Berlin Open: Försterling und Eisenbeis siegen

Berlin Open: Försterling und Eisenbeis siegen
Die Sieger der 75. Berlin Open Championship im Golf- und Land-Club Berlin-Wannsee. Foto: Sebastian Gabsch

Es fehlte nicht viel zu einem Wannsee-Doppelsieg bei der 75. Berlin Open Championship: Nils Dobrunz unterlag erst im Stechen dem Marienburger Frederik Eisenbeis. Bei den Damen gewann Alexandra Försterling mit sagenhaften 16 Schlägen Vorsprung.

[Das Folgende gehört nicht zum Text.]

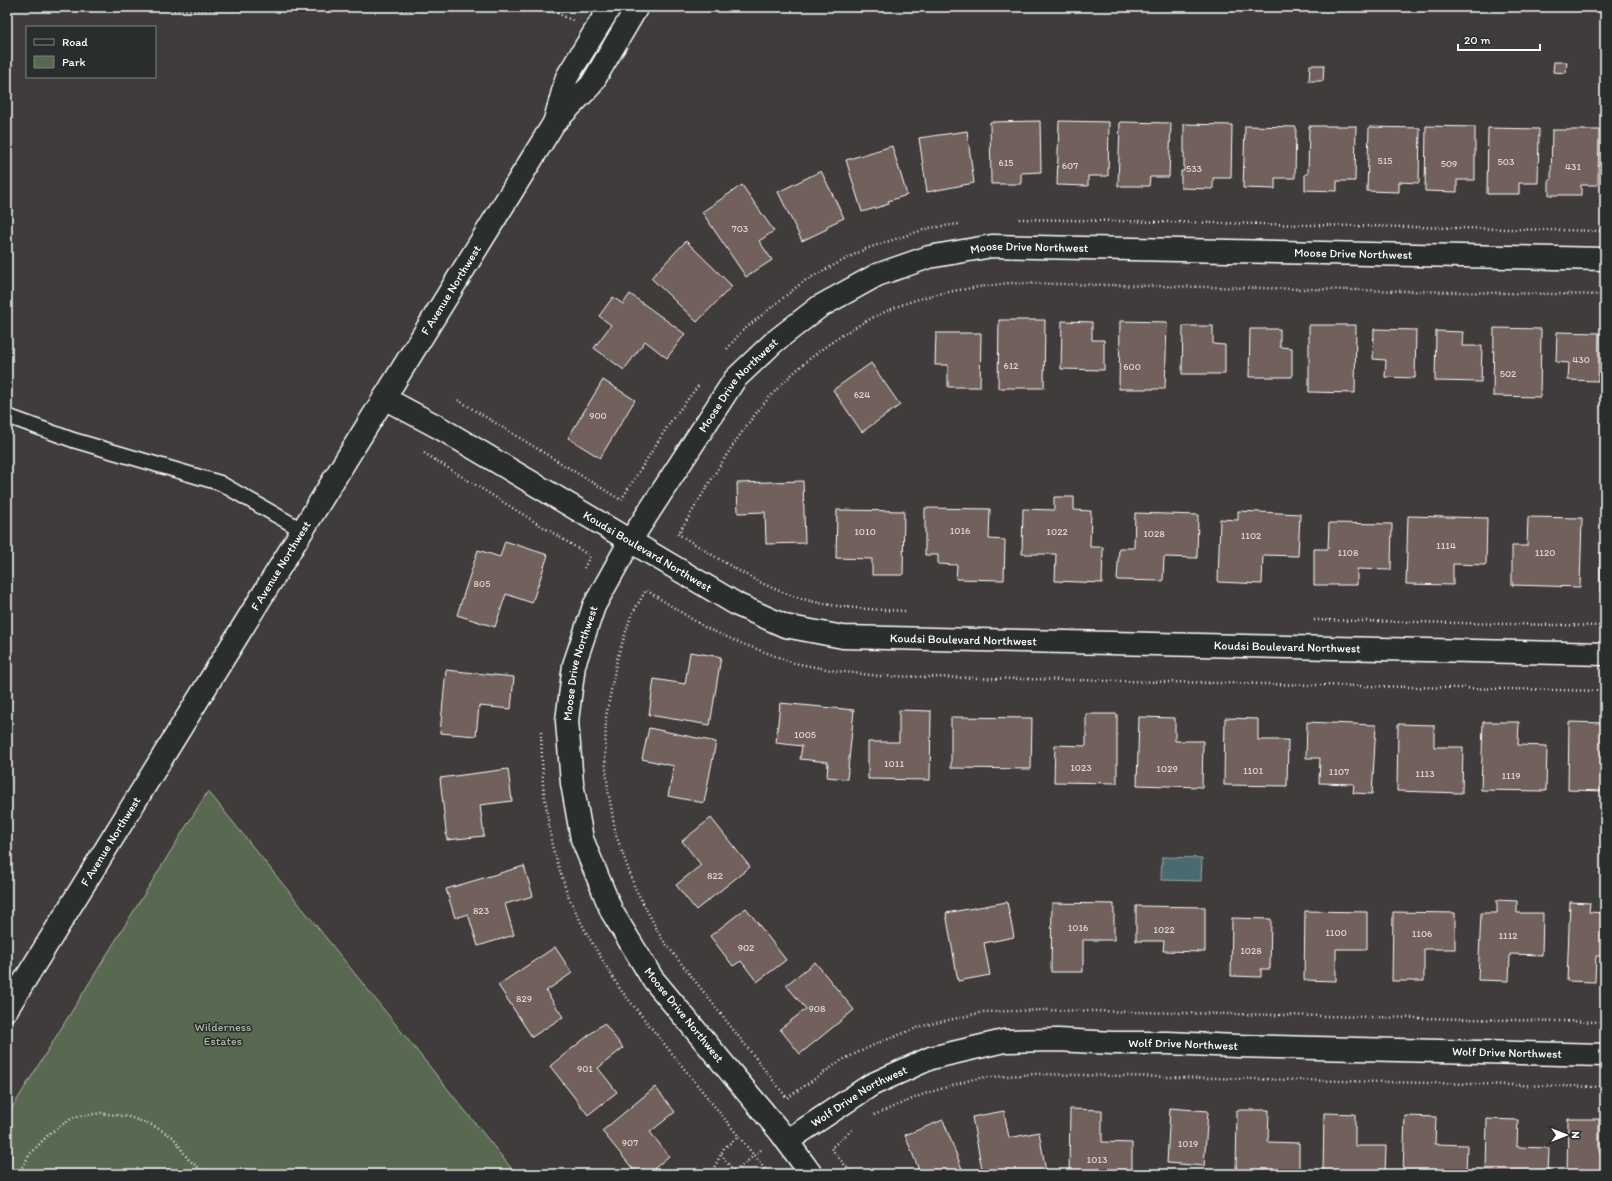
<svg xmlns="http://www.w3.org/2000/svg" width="1612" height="1181" viewBox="0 0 1612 1181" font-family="Itim,sans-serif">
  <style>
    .green { fill: #596851; stroke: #acb4a8 }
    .water { fill: #4c6a70; stroke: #94a6a9 }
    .building { fill: #72605c; stroke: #fff }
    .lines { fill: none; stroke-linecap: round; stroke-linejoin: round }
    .lane-casing { stroke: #fff; stroke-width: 17 }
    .street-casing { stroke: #fff; stroke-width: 25 }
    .secondary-casing { stroke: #fff; stroke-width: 25 }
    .path { stroke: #fff; stroke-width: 2.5; stroke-dasharray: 1 3; stroke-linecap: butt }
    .lane { stroke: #2a2d2e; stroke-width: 14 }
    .street { stroke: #2a2d2e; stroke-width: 22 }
    .secondary { stroke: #2a2d2e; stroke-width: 22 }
    .labels { text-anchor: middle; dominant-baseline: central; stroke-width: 3; stroke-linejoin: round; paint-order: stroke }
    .number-label { font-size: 10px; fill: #dcd7d6 }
    .street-label { font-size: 12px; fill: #fff; stroke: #2a2d2e }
    .park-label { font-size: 12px; fill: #acb4a8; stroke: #2a2d2e }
  </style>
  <rect width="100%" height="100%" fill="#403c3c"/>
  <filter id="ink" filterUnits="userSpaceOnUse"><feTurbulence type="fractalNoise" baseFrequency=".025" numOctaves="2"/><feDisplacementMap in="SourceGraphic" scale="8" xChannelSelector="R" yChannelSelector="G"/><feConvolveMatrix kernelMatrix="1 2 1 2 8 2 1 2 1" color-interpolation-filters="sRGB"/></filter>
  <g filter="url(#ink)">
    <polygon class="green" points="208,791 516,1174 7,1174 7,1116"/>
    <polygon class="water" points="1162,857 1202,858 1201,881 1161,880"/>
    <g class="building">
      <polygon points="1554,62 1567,62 1566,73 1553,72"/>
      <polygon points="1310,65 1324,65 1323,81 1309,81"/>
      <polygon points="1040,121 1041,172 1021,173 1021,184 991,184 990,122"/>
      <polygon points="1059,121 1109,122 1108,176 1088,176 1088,186 1057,185"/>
      <polygon points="1120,122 1171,123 1169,177 1150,177 1149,186 1118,186"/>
      <polygon points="1184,124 1232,125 1231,178 1213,178 1213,189 1181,188 1181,171 1184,171"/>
      <polygon points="1245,126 1296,127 1295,178 1275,178 1275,189 1243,188"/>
      <polygon points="1309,126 1356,126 1355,181 1337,181 1337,191 1305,190 1305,174 1308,174"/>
      <polygon points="1426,126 1475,127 1475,180 1457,180 1457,192 1425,191"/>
      <polygon points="1369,127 1420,128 1419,183 1399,182 1399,192 1367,191"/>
      <polygon points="1488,128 1539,129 1538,183 1519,183 1519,194 1487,194"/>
      <polygon points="1552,130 1599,130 1598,185 1581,185 1581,195 1549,195 1549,180 1551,180"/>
      <polygon points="967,131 974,183 927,192 919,138"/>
      <polygon points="892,146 907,195 888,201 889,204 862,212 846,160"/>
      <polygon points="821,171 844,218 827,226 827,229 802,241 778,192"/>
      <polygon points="742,185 774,231 759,241 772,260 746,277 702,212"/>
      <polygon points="686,241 732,286 697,322 651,278"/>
      <polygon points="630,294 685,334 667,358 645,341 624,370 594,348 611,325 599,316 613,297 623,304"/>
      <polygon points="999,320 1045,320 1044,388 998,388"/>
      <polygon points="1062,321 1092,322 1092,340 1104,340 1104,370 1061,369"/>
      <polygon points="1120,321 1167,322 1165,389 1119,389"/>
      <polygon points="1309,325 1356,325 1355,393 1309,392"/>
      <polygon points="1183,326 1213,326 1213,344 1225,345 1225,374 1182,374"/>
      <polygon points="1494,328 1541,329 1540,397 1493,396"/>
      <polygon points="1250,329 1280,329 1280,347 1292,348 1292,377 1249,377"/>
      <polygon points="1374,329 1416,330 1415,378 1385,377 1386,360 1373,359"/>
      <polygon points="1436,331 1463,332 1462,346 1482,346 1481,382 1435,381"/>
      <polygon points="1557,332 1599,333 1598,381 1568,380 1569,363 1556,362"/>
      <polygon points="936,333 981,333 980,387 948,387 948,365 935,365"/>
      <polygon points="871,363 900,405 862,432 833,390"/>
      <polygon points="603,380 635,400 600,458 568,438"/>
      <polygon points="803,481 805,543 766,544 765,512 738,513 737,483"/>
      <polygon points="1054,497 1074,497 1074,510 1091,511 1090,547 1103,547 1102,583 1055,581 1056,554 1022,554 1023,509 1054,510"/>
      <polygon points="925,508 990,509 989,539 1005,540 1004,580 956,579 957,565 938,564 938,555 925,555"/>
      <polygon points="837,510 904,511 903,575 872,575 872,559 836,558"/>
      <polygon points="1238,511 1300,514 1298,556 1263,555 1262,584 1218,582 1220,519 1238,520"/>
      <polygon points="1135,513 1198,515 1197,558 1164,557 1163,581 1117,580 1119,548 1134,548"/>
      <polygon points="1408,516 1487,518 1486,565 1453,564 1453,585 1406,584"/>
      <polygon points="1528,517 1582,518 1580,587 1512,585 1512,546 1527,546"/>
      <polygon points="1329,523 1392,524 1391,570 1357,569 1357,585 1314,585 1314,549 1328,549"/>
      <polygon points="505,541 548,555 532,603 506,594 495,627 457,615 478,550 500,557"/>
      <rect x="1600" y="553" width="5" height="38"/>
      <polygon points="690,652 721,657 710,725 649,715 654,679 685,684"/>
      <polygon points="446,670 514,677 511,709 479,706 476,736 440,733"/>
      <polygon points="780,703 854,710 847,779 827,777 828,762 800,759 802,746 776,743"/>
      <polygon points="899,710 931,711 930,780 868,779 868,742 899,742"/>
      <polygon points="1086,714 1117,714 1117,783 1054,782 1055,745 1086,746"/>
      <polygon points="951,717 1032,718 1031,769 951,768"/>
      <polygon points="1139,717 1175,718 1175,741 1203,741 1202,787 1137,785"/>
      <polygon points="1225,718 1258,719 1258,740 1288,740 1287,786 1224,785"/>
      <polygon points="1307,722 1376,725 1372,794 1353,793 1354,784 1319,783 1320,758 1306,758"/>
      <polygon points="1483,722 1519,722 1518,745 1547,746 1546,791 1481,790"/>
      <polygon points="1569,722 1605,723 1605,791 1568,790"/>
      <polygon points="1398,724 1434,725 1434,747 1463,747 1462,793 1397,791"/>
      <polygon points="649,728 716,742 704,803 668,796 674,766 642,759"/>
      <polygon points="508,769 512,801 480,805 484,836 447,840 440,778"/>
      <polygon points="711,818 750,867 696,910 676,885 701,865 682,841"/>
      <polygon points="524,866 533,896 505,904 514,935 478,946 468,914 455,918 446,889"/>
      <polygon points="1497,900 1517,901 1517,913 1543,913 1542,955 1510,954 1509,981 1478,980 1481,913 1497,913"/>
      <polygon points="1007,902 1014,937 984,943 990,975 958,981 946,913"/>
      <polygon points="1570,902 1590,903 1589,912 1605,913 1605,956 1596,956 1595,982 1567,981"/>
      <polygon points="1052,903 1114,904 1114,940 1083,940 1083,972 1051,972"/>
      <polygon points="1136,906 1205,907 1205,952 1163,951 1164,941 1136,941"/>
      <polygon points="746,908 786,960 757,982 741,961 733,966 710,936"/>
      <polygon points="1305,911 1367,912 1367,949 1336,949 1336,981 1304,980"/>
      <polygon points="1393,912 1455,913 1455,949 1424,949 1424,981 1392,981"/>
      <polygon points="1232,918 1271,919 1270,969 1261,969 1261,977 1231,976"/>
      <polygon points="555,947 572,973 546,991 563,1017 532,1037 498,985"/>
      <polygon points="815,962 854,1010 800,1054 780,1029 806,1009 786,985"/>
      <polygon points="604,1023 623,1048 598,1068 617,1092 588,1115 550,1066"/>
      <polygon points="655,1087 675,1112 650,1132 669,1156 648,1174 637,1174 602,1131"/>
      <polygon points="1170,1108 1208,1111 1204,1166 1167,1163"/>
      <polygon points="1070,1109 1102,1110 1102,1142 1132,1143 1132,1174 1069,1174"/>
      <polygon points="1237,1110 1269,1110 1268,1142 1299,1143 1299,1174 1236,1174"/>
      <polygon points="1004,1111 1009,1138 1039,1132 1046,1172 1035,1174 983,1174 972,1117"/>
      <polygon points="1324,1113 1355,1114 1355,1146 1386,1146 1385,1174 1323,1174"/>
      <polygon points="1405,1116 1436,1117 1435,1144 1467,1145 1466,1174 1403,1174"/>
      <polygon points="1487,1119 1518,1120 1517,1147 1549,1148 1548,1174 1486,1174"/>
      <polygon points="1568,1119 1599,1119 1599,1151 1605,1151 1605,1174 1567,1174"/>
      <polygon points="943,1120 964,1174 910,1174 919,1170 905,1135"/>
    </g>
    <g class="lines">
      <g class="lane-casing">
        <polyline id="lane" points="7,416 73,440 220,483 302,530"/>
      </g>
      <g class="street-casing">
        <g id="street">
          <path id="s1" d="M384 398 440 428 738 605 785 626 843 637 1605 654"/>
          <path id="s2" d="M787 1141 871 1085 931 1058 1004 1041 1058 1040 1113 1043H1168L1237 1046 1605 1055"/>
          <path id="s3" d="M811 1174 781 1133 652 978 612 912 582 839 572 783 567 721 574 665 594 606 630 541 735 379 774 342 819 307 877 275 929 257 992 246 1605 259"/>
        </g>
      </g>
      <g class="secondary-casing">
        <g id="secondary">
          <polyline points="555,120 567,77 610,7"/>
          <path id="s4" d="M7 1009 554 123 591 85 637 7"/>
        </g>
      </g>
      <g class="path">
        <polyline points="70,7 81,10 543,10 558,13 573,21"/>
        <polyline points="1019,219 1605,231"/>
        <polyline points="727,349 741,332 804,281 865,249 929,228 959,224"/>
        <polyline points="458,400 621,500 671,421 698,386"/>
        <polyline points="424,453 590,556 584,568"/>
        <path d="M905 611C867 609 829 608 793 596 752 582 715 556 678 534 705 492 729 446 761 407 803 357 859 317 922 298 950 290 980 287 1009 283L1605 295"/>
        <polyline points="1314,620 1605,626"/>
        <polyline points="1605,691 880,676 836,671 794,663 743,644 706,628 646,590 631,616 617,659 606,717 605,757 608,790 616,835 635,888 662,939 787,1098 842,1060 878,1043 922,1026 984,1012 1044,1010 1605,1022"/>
        <polyline points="541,732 543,784 552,846 568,896 588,936 620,989 769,1174"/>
        <polyline points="874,1115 924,1094 977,1078 1036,1074 1605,1087"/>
        <polyline points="721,1154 734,1172 761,1150"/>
        <polyline points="18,1174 30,1154 50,1133 74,1117 101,1113 129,1117 152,1125 173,1137 188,1159 206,1174"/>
        <polyline points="216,1174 281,1172 330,1172 340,1174"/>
        <polyline points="711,1174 724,1148 739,1136"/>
        <polyline points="852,1174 831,1148 852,1130"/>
      </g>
      <use href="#lane" class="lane"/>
      <use href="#street" class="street"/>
      <use href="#secondary" class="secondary"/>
    </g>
  </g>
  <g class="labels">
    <g class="number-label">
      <text x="1385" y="160">515</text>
      <text x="1506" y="161">503</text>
      <text x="1006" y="162">615</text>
      <text x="1449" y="163">509</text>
      <text x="1070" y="165">607</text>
      <text x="1573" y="166">431</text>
      <text x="1194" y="168">533</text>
      <text x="740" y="228">703</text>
      <text x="1581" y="359">430</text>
      <text x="1011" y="365">612</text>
      <text x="1132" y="366">600</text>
      <text x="1508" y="373">502</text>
      <text x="862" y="394">624</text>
      <text x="598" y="415">900</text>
      <text x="960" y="530">1016</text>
      <text x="865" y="531">1010</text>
      <text x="1057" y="531">1022</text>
      <text x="1154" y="533">1028</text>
      <text x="1251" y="535">1102</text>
      <text x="1446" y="545">1114</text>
      <text x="1348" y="552">1108</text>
      <text x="1545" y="552">1120</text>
      <text x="482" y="583">805</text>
      <text x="805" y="734">1005</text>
      <text x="894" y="763">1011</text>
      <text x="1081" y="767">1023</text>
      <text x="1167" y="768">1029</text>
      <text x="1253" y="770">1101</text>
      <text x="1339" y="771">1107</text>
      <text x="1425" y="773">1113</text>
      <text x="1511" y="775">1119</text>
      <text x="715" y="875">822</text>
      <text x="481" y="910">823</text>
      <text x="1078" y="927">1016</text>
      <text x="1164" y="929">1022</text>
      <text x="1336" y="932">1100</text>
      <text x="1422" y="933">1106</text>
      <text x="1508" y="935">1112</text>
      <text x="746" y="947">902</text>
      <text x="1251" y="950">1028</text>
      <text x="524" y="998">829</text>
      <text x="817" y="1008">908</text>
      <text x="585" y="1068">901</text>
      <text x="630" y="1142">907</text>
      <text x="1188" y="1143">1019</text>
      <text x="1097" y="1159">1013</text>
    </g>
    <g class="street-label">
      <text stroke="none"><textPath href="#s3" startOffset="1247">Moose Drive Northwest</textPath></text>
      <text stroke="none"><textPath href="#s3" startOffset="1571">Moose Drive Northwest</textPath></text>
      <text stroke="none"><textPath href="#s4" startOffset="845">F Avenue Northwest</textPath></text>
      <text stroke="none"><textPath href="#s3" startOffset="911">Moose Drive Northwest</textPath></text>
      <text stroke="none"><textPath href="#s1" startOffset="305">Koudsi Boulevard Northwest</textPath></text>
      <text stroke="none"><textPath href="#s4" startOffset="521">F Avenue Northwest</textPath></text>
      <text stroke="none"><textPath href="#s1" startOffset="641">Koudsi Boulevard Northwest</textPath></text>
      <text stroke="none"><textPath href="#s1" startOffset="965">Koudsi Boulevard Northwest</textPath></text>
      <text stroke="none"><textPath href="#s3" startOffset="587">Moose Drive Northwest</textPath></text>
      <text stroke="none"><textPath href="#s4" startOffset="197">F Avenue Northwest</textPath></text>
      <text transform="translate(684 1015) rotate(51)">Moose Drive Northwest</text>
      <text stroke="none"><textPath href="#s2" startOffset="421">Wolf Drive Northwest</textPath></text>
      <text stroke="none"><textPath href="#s2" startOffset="745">Wolf Drive Northwest</textPath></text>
      <text stroke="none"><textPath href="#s2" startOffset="85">Wolf Drive Northwest</textPath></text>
    </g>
    <g class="park-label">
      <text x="223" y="1027">Wilderness<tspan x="223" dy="14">Estates</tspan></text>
    </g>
  </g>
  <rect width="1612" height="1181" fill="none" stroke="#2a2d2e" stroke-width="24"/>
  <rect x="12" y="12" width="1588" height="1157" fill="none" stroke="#fff" stroke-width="1.5" filter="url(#ink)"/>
  <rect x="26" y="26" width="130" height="52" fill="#2a2d2e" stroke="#7f8182"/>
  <rect x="34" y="39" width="20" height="6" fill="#2a2d2e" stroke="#7f8182"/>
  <text x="62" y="46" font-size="12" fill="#ffffff">Road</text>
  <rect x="34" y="56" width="20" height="12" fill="#596851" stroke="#7f8182"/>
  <text x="62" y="66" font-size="12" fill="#ffffff">Park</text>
  <g transform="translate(1566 1135) rotate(90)" stroke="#2a2d2e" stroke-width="3" paint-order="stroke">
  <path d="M0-3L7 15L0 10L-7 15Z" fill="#ffffff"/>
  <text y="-6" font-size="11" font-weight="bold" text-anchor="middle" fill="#ffffff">N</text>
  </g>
  <path d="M1458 44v6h82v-6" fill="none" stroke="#ffffff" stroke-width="2"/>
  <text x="1464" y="44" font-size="12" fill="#ffffff" stroke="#2a2d2e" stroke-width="3" paint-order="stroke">20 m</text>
</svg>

Alexandra Försterling, Golf, Berlin, Wannsee
Für Wannsees Alexandra Försterling ist es nach 2016 bereits der zweite Sieg bei der Berlin Open. Foto: Sebastian Gabsch

Für Nationalspielerin Försterling war es ein Start-Ziel-Sieg, sie hatte die Führung vom ersten Tag an inne und gab sie zu keinem Zeitpunkt wieder her. Die Berlinerin spielte Runden von 71, 71, 68 und 65 Schlägen (neues Handicap +3,3) und beendete ihr Heimspiel mit 13 unter Par, weit vor ihren Konkurrentinnen. Dabei hatte Lydia Volkmer, ebenfalls aus Wannsee, vor dem abschließenden Tag noch Siegchancen. Die Zweitplatzierte der German Girls 2019 ließ Runden von 72, 73 und 68 allerdings eine 78 folgen und landete dadurch mit 3 Schlägen über Par auf dem zweiten Rang. Vorjahressiegerin Carolin Kauffmann teilte sich mit Wannsees Julia Neumann Platz drei mit einem Gesamtergebnis von 7 über Par.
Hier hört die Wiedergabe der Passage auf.